Texte de la REPONSE :

SITUATION FISCALE DE LA COMMUNAUTÉ
D'AGGLOMÉRATION DE LA PORTE DU HAINAUT
DANS LE NORD

    M. le président. La parole est à M. Alain Bocquet pour exposer sa question, n° 83, relative à la situation fiscale de la communauté d'agglomération de la Porte du Hainaut dans le Nord.
    M. Alain Bocquet. Monsieur le président, je vous remercie et je souhaite bonne année à tous.
    Monsieur le ministre délégué aux libertés locales, la communauté d'agglomération de la Porte du Hainaut, qui regroupe 38 communes et quelques 145 000 habitants, est située dans l'arrondissement de Valenciennes, lequel bénéficie des fonds structurels au titre de l'objectif 1. C'est dire son faible niveau de ressources et de moyens.
    Cette reconnaissance au niveau européen de la profondeur de la crise qu'à subie le Valenciennois : certaines villes de notre territoire, telle Denain, comptent 78 % de contribuables non imposés dont les trois quarts déclarent moins de 50 000 francs par an de revenus. Or cette situation peu enviable a été brutalement aggravée par les conséquences de la loi de 1999. Alors même que les communes regroupées en communautés d'agglomération ne perçoivent plus la taxe professionnelle, le potentiel fiscal continue à être calculé sur les quatre taxes locales. De surcroît, toute augmentation de la base de la taxe professionnelle se voit intégrée dans les potentiels fiscaux des communes membres proportionnellement au nombre de leurs habitants. Le résultat de ce calcul artificiel ne reflète en rien la richesse des communes et vient de surcroît pénaliser les plus pauvres et les plus peuplées d'entre elles. C'est ainsi que la commune de Raismes perd cette année 167 700 euros et celle d'Escaudain 100 000 euros, soit davantage que la capacité d'autofinancement de ces villes ! De telles pertes conduisent inévitablement à un lourd déséquilibre budgétaire.

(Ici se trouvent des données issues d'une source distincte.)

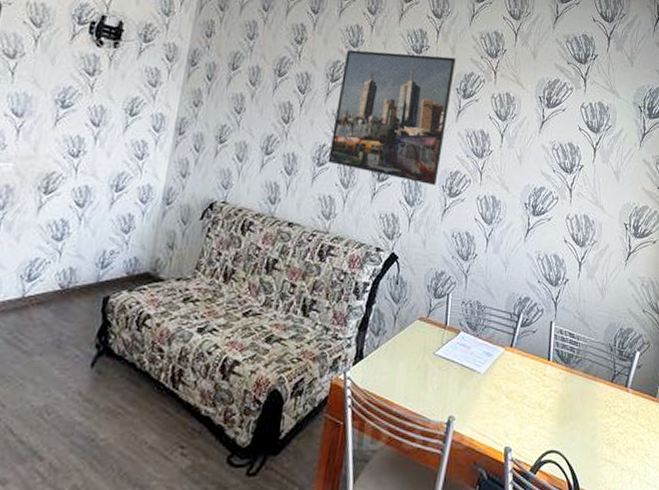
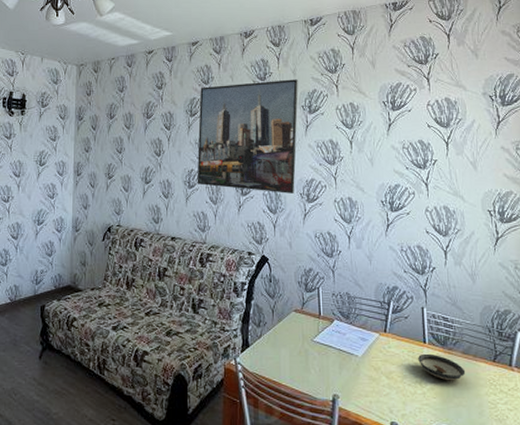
saucer: none [540,371,585,402] -> present [418,353,466,381]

    Si l'ensemble des communes du territoire national regroupées en communautés d'agglomération sont ainsi frappées, celles qui constituent la communauté d'agglomération de la Porte du Hainaut le sont doublement. Cette région de tradition minière et sidérurgique, terriblement touchée par la crise, a bénéficié depuis de l'installation d'unités de production automobile. Mais ces créations se sont surtout localisées dans des zones rurales, générant par le fait un écrêtement considérable des bases de taxe professionnelle : 13,7 millions d'euros de pertes de produit fiscal, soit 60 % des écrêtements du département du Nord ! Ces bases ne profitent ni aux communes ni à la communauté d'agglomération de la Porte du Hainaut, et le produit qui leur correspond est redistribué par l'intermédiaire du fonds départemental de péréquation. Ce qui ne les a pas empêchées d'être elles aussi réintégrées dans le calcul du potentiel fiscal des villes, entraînant l'effondrement de la dotation de solidarité urbaine du fonds national de péréquation.

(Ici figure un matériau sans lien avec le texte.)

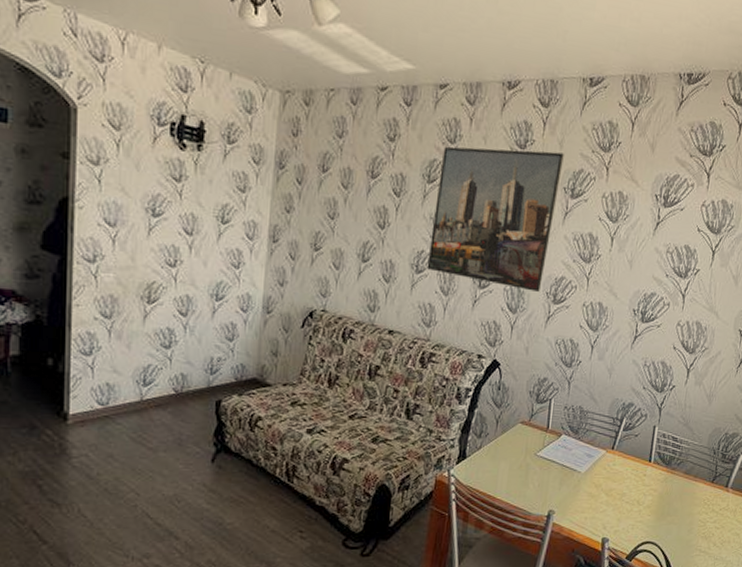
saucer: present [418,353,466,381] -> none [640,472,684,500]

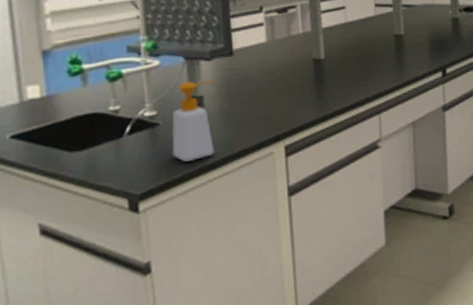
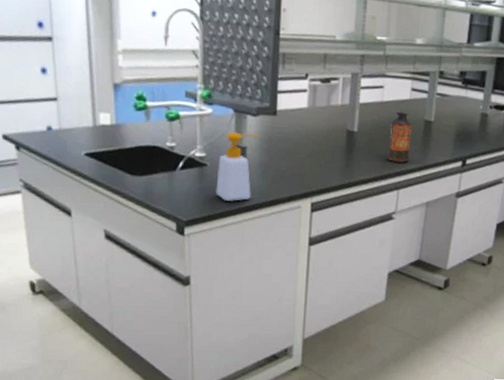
bottle: none [358,29,385,85] -> present [386,111,412,163]

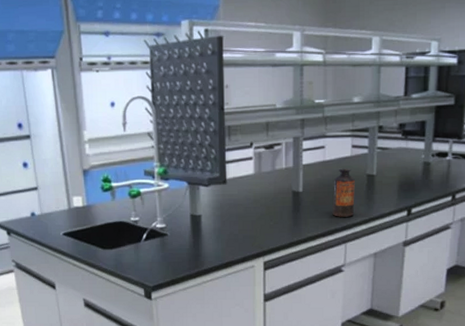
soap bottle: present [216,132,260,201] -> none [176,203,212,266]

    Le maintien du dispositif en l'état condamne les communes les plus pauvres à l'asphyxie. Ce cas de figure concerne quelques communautés en France, celles notamment où se sont établies de très grosses unités de production après la disparition des industries primaires. Ainsi la communauté d'agglomération de la vallée de la Fensch, en Lorraine, est victime du même phénomène.
    Aussi, monsieur le ministre, compte tenu de l'ensemble de ces éléments et de ces difficultés, je vous demande d'abord de modifier, dès l'exercice 2002, le mode de calcul du potentiel fiscal des communes appartenant à une communauté d'agglomération en excluant les bases correspondant aux anciens écrêtements pratiqués au moment de la création de la communauté d'agglomération, ensuite de ne comptabiliser pour l'avenir, dans le calcul du potentiel fiscal des communes regroupées en communautés d'agglomération, que la base de taxe professionnelle figée au niveau de l'année précédant la création de la communauté d'agglomération.

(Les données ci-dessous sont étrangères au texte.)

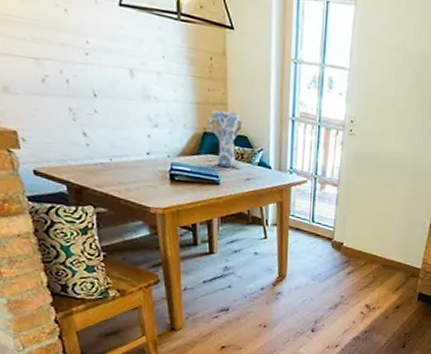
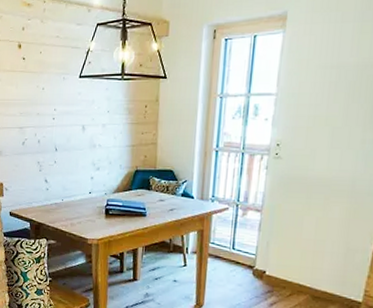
vase: present [208,110,243,168] -> none [139,150,170,200]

    M. le président. La parole est à M. le ministre délégué aux libertés locales.
    M. Patrick Devedjian, ministre délégué aux libertés locales. Monsieur le président Bocquet, le potentiel fiscal est, vous le savez, un indicateur utilisé pour comparer la richesse potentielle des différentes collectivités. Obtenu en appliquant aux bases d'imposition aux quatre taxes directes locales les taux moyens nationaux d'imposition à chacune de ces taxes, il correspond en fait au montant que percevrait la collectivité si elle appliquait une politique fiscale moyenne.
    S'agissant des communes membres des communautés d'agglomération, comme de l'ensemble des communes membres d'établissements publics de coopération intercommunale à taxe professionnelle unique, le calcul du potentiel fiscal est toutefois affecté par plusieurs spécificités qui concernent les bases de la taxe professionnelle prises en compte.
    C'est ainsi que la loi du 28 décembre 1999 a prévu un calcul particulier consistant à ajouter aux bases de taxe professionnelle de la commune l'année précédant le passage en taxe professionnelle unique une quote-part de la variation des bases totales de l'EPCI constatée d'une année sur l'autre. Cette quote-part correspond à la part de la population de chacune des communes membres de l'EPCI au sein de la population totale de cet EPCI.
    Ce calcul particulier est fondé sur les principes suivants : la prise en compte des bases de taxe professionnelle de l'année précédant le passage en TPU correspond à ce que les communes perçoivent en termes d'attribution de compensation, et économisent en termes de charges transférées. La ventilation de la variation annuelle des bases de l'EPCI permet de prendre en compte dans le potentiel fiscal des communes le surcroît de richesses retiré par chaque commune de l'existence de l'EPCI, qui se traduit notamment par l'accroissement des services rendus aux habitants, voire par un accroissement des politiques de solidarité communautaire.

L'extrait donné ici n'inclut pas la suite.